Numéro d'inscription au répertoire général : S 09/09969 IB



Décision déférée à la Cour : jugement rendu le 26 Octobre 2009 par le conseil de prud'hommes de PARIS RG n° 08/06766





APPELANTE

Mademoiselle [M] [G]

[Adresse 1]

[Localité 4]

représentée par Me Alain VALENSI, avocat au barreau de PARIS, toque

: P0345 substitué par Me Abderahmen MAYCHAL, avocat au barreau de PARIS, toque : P0345







INTIMÉE

SA [O]

[Adresse 2]

[Localité 3]

représentée par Me Philippe AXELROUDE, avocat a...

RÉPUBLIQUE FRANÇAISE

AU NOM DU PEUPLE FRANÇAIS

COUR D'APPEL DE PARIS

Pôle 6 - Chambre 11

ARRÊT DU 15 Septembre 2011

(n° 6 , 8 pages)

Numéro d'inscription au répertoire général : S 09/09969 IB

Décision déférée à la Cour : jugement rendu le 26 Octobre 2009 par le conseil de prud'hommes de PARIS RG n° 08/06766

APPELANTE

Mademoiselle [M] [G]

[Adresse 1]

[Localité 4]

représentée par Me Alain VALENSI, avocat au barreau de PARIS, toque : P0345 substitué par Me Abderahmen MAYCHAL, avocat au barreau de PARIS, toque : P0345

INTIMÉE

SA [O]

[Adresse 2]

[Localité 3]

représentée par Me Philippe AXELROUDE, avocat au barreau de PARIS, toque : L0285

COMPOSITION DE LA COUR :

En application des dispositions de l'article 945-1 du code de procédure civile, l'affaire a été débattue le 07 Juin 2011, en audience publique, les parties représentées ne s'y étant pas opposées, devant Madame Isabelle BROGLY, Conseillère, chargé d'instruire l'affaire.

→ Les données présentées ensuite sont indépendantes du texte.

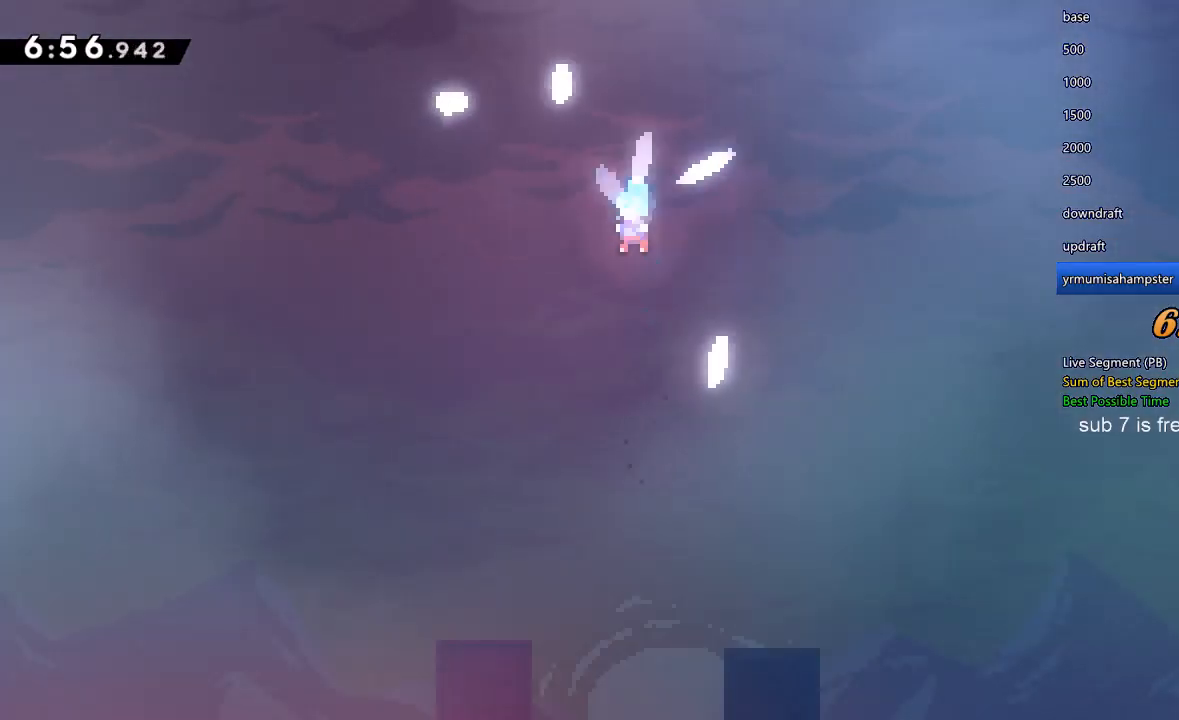
{"buttons": [], "left_stick": "center", "right_stick": "center", "events": [[33, "DPAD_LEFT", "up"]]}
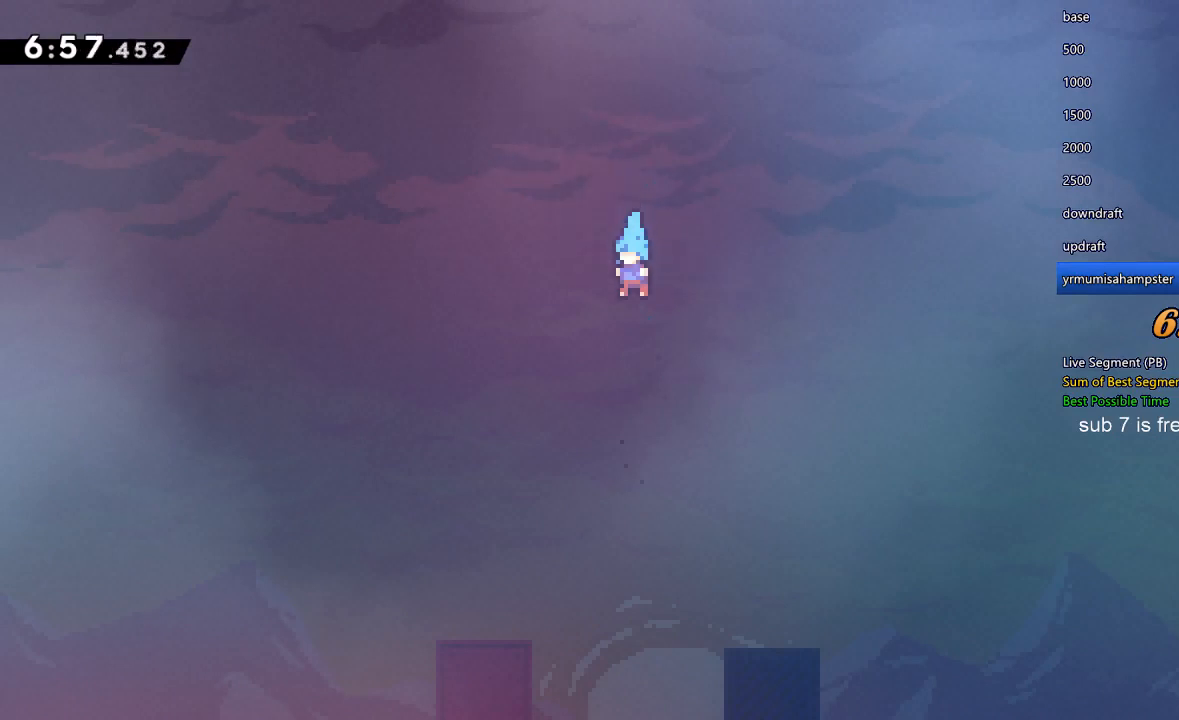
{"buttons": [], "left_stick": "center", "right_stick": "center", "events": []}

Ce magistrat a rendu compte des plaidoiries dans le délibéré de la Cour, composée de :

Monsieur Jean-Michel DEPOMMIER, Président

Madame Evelyne GIL, Conseillère

Madame Isabelle BROGLY, Conseillère

GREFFIER : Mademoiselle Séverine GUICHERD, lors des débats

ARRÊT :

- contradictoire

- prononcé par mise à disposition de l'arrêt au greffe de la Cour, les parties en ayant été préalablement avisées dans les conditions prévues au deuxième alinéa de l'article 450 du code de procédure civile.

- signé par Monsieur Jean-Michel DEPOMMIER, Président et par Polycarpe GARCIA, greffier à laquelle la minute de la décision a été remise par le magistrat signataire.

LA COUR,

Vu l'appel régulièrement interjeté par Mademoiselle [M] [G] à l'encontre du jugement prononcé le 26 octobre 2009 par le Conseil de Prud'hommes de PARIS, section Commerce, statuant en formation de départage sur le litige l'opposant à la SA [O].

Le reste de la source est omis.